The two-time-at-the-expense-of-the-Patriots-Super-Bowl-champion QB hosted NBC's "Saturday Night Live" this week and scored a late-night touchdown, as painful as it might have been for Patriots fans to watch. He was as funny as anyone could be who has caused so many New Englanders so much misery.
The show's highlight came when he went right after his big brother Peyton - now QB for Denver Broncos - in an epic Digital Short spoofing the "Little Brothers" (seen above). Eli helped some boys "straighten out" their older siblings by nailing them with dodge balls and a crossbow before slamming an unsuspecting Andy Samberg in a car trunk while referring to him as "Peyton."
Eli called the gig "the third-most exciting night of my life" after the two Super Bowl victories and brought the Giants offensive line with him into Studio 8H. Manning was mercifully humble when referring to his NFL titles during the show.

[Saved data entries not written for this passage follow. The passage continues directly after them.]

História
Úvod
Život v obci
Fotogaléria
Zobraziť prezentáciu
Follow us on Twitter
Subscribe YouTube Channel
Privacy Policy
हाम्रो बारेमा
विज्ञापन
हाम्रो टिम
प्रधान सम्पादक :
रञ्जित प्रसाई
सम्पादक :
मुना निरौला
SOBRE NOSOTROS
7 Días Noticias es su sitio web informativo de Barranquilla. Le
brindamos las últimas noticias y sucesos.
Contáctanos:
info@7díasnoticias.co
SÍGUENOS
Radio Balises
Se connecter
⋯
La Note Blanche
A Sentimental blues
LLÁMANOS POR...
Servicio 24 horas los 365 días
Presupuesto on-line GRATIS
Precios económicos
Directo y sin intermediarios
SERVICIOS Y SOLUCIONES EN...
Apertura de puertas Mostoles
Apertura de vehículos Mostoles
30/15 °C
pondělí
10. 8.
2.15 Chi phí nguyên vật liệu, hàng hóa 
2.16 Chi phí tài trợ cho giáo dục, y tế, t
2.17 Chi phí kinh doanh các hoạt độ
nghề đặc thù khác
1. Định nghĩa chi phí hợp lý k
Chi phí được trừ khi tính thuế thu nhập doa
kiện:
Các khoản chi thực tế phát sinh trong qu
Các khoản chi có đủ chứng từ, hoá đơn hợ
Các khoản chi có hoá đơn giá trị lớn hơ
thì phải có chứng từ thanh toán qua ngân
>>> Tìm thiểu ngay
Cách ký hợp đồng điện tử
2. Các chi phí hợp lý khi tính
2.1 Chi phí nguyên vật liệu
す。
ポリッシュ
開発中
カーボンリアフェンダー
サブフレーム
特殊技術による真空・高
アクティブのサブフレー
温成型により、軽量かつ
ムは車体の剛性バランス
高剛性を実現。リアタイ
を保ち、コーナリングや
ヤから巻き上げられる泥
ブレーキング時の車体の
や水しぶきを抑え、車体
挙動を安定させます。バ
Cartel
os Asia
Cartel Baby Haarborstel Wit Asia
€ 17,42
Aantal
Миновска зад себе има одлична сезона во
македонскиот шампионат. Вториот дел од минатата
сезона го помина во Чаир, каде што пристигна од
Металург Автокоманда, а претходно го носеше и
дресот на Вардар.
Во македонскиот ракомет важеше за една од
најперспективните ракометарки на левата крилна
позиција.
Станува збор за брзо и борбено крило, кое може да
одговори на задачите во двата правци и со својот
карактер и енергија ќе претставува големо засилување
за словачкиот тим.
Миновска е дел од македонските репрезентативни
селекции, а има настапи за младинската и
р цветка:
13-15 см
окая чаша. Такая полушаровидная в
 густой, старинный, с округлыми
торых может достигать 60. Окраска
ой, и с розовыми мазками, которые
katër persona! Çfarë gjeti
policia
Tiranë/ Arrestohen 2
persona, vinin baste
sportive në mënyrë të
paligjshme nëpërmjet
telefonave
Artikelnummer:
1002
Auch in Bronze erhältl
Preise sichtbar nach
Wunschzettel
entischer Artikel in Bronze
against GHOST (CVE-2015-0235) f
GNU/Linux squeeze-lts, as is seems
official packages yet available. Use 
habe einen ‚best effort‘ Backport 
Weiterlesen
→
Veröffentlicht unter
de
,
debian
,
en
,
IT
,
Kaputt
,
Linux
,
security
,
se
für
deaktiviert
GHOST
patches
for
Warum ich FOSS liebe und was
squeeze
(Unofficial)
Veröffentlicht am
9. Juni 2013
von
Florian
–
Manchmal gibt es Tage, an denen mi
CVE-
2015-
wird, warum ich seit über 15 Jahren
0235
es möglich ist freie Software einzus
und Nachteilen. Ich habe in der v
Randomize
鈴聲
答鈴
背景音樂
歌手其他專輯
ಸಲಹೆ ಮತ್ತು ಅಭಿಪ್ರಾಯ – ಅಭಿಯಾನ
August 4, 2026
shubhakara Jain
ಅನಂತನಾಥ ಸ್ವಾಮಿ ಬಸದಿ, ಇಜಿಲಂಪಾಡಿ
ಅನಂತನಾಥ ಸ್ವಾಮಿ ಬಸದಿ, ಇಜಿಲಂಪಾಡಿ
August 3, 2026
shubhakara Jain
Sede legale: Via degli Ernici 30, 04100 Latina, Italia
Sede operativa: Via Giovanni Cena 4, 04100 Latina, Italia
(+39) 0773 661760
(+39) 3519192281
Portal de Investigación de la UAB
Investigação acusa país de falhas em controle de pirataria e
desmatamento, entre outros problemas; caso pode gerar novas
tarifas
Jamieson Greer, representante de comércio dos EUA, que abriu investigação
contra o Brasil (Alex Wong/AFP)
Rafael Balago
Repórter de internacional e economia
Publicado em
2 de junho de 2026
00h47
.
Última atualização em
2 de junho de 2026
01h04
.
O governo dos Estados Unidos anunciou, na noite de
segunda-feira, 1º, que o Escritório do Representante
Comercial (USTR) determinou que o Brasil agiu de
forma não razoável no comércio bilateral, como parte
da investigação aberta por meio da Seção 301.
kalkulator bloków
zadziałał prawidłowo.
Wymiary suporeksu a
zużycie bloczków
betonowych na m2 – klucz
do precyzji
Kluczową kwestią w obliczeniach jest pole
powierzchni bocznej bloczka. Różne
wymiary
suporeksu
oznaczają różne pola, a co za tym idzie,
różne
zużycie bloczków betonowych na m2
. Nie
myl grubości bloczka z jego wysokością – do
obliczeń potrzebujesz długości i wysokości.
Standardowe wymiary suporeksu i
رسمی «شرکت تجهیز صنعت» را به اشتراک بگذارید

Patriots fans (and Jets fans for that matter) certainly didn't needed to be reminded even once.
"I finally feel like a real New Yorker," he said during a stilted but laugh-out-loud monologue, before answering some tourist questions where he sent a one New York visitor to the Olive Garden in New Jersey for "real Italian food" and another to see "Cats," which left Broadway in 2000:
Eli even "Tebowed" during an "EA Sports Motion Action Shoot" which featured cast members as various NFL players including Tebow, Ray Lewis and Troy Polamalu:Eli was featured as a promiscuous, obsessively-texting defendant who wanted to "admit to the murder" before having to read his internet-search list; portrayed a wise-cracking "Occupy Wall Street" protester; played a contestant on "What is This?" unwilling to commit to his girlfriend (Nasim Pedrad) - who happened to be the game-show's host and got hit on by in during pseudo-Norwegian-language skit "Helga Lately" - where he may or may not have inadvertently dropped an "f-bomb."
Manning even showed his feminine side finishing in third place as "Miss Chicken Fried Steak" during a "Miss Drag World" competition skit:
He/she was not the first New York sports figure to appear in drag on SNL. Derek Jeter played Candy Soriano during his appearance as host in 2001. Manning closed the show as "Richard" - the "All-American wet-blanket friend" and third-wheel who supposedly appeared in several "Cheech & Chong" movies before changing his real-life name to "Mitt Romney."
Manning was not a part of the hilarious instant-classic "50 Shades of Grey"/amazon.com ad, which brought a whole new twist to Mother's Day gift giving and should have your wife and/or girlfriend talking today if not at the office cooler tomorrow:
Manning's stint as host came three months to the day after he and Giants defeated the Patriots in Super Bowl XLVI and about four years and three months after he led the Giants over New England in Super Bowl XLII.
Rihanna was the musical guest.
Sacha Baron Cohen did his best to intercept the show with a cameo as Wadiyan Supreme Leader Aladeen - the protagonist in his upcoming flick "The Dictator". The Supreme Leader tortured the real Martin Scorsese during "Weekend Update" to get a positive review for the movie.
Manning appeared comfortable on camera and handled his lines without a turnover and displayed a sense of humor not seen publicly, but he lacked the smooth delivery of his brother or the camera presence of Brady. The show started much stronger than it finished as some of the closing skits appeared labored.
Will Ferrell will return to the SNL stage next week and Mick Jagger hosts on May 19 in the season-finale.
Patriots fans have had at least 19 nervous breakdowns and no satisfaction since Brady hosted on April 16, 2005, two months after the Patriots' third Super Bowl victory. Peyton's turn came on March 24, 2007. Eli was the first sports figure to host the show since Michael Phelps did so in 2008 and the 35th overall.